Pour Dev Jokhoo, ancien patron de la NSS, cela a toujours était le cas. « Jagai ti responsable ADSU Western Division, Dip ti Divisional Commander, pa dir mwa zot pa ti kone ki Franklin pe fer depi 2015 », martèle-t-il. 

Me Melany Nagen : « Mon client a peur »

L’interrogatoire de Vimen Sabapati, dans le cadre de la publication des bandes audio en sa possession, a débuté mercredi au CCID. Il est représenté par Siddhardha Hawoldar, Shakeel Mohamed et Melany Nagen.

Cette dernière s’est entretenue avec les journalistes à l’issue de l’exercice, qui s’est poursuivi ce vendredi. Elle a déclaré que la police voulait savoir dans quelles circonstances Vimen Sapabati s’était retrouvé en possession de ces enregistrements.

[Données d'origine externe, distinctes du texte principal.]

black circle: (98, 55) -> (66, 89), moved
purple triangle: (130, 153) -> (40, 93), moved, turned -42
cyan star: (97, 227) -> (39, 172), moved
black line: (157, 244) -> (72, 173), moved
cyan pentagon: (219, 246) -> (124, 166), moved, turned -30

« Les enquêteurs sont très fiables et très intègres », a-t-elle déclaré. Melany Nagen a ajouté que Vimen Sabapati était toujours détenu dans une cellule de la police. Elle a ajouté qu’une requête pour sa libération a été déposée au tribunal de Port-Louis Sud, et sera débattue ce lundi 19 juin à 13h30. Elle a également déclaré que Vimen Sabapati ne souhaitait pas que des éléments de la SST l’accompagnent lors de sa comparution devant le tribunal ce vendredi.

PNQ : « Mere allegations », dit le Premier ministre

Pravind Jugnauth a annoncé qu’une enquête préliminaire a été ouverte par la Major Crime Investigation Team (MCIT) à la suite de la diffusion des bandes-son de Sabapati, et qu’en fonction des résultats de cette enquête, « the Police may refer the matter to the Independent Police Complaints Commission (IPCC) for any action deemed necessary ». Alors que l’on sait que c’est l’IPCC qui mène toute enquête concernant la police habituellement.

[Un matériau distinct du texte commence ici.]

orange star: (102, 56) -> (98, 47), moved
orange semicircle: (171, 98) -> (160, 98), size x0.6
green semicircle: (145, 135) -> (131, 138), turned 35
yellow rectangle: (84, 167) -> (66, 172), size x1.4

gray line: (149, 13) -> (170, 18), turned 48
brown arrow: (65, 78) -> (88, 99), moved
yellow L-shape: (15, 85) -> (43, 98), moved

Face à la Private Notice Question (PNQ) du leader de l’opposition, lundi 12 juin à l’Assemblée nationale, le Premier ministre, fidèle à lui-même, a sorti des réponses toutes faites. Et a encore une fois parlé de « mere allegations ».

S’agissant du démantèlement de l’ADSU, recommandé par la Commission d’enquête sur la drogue, le Premier ministre a déclaré que cette décision aurait créé un « institutional vaccum », comme avancé par le Commissaire de police.

Pravind Jugnauth a également rappelé que la SST a été créée pour soutenir d’autres unités policières, notamment dans le combat contre le trafic de drogue. Par la suite, le PM est revenu longuement sur des articles internationaux faisant état de policiers, à l’étranger, impliqués dans le trafic de drogue.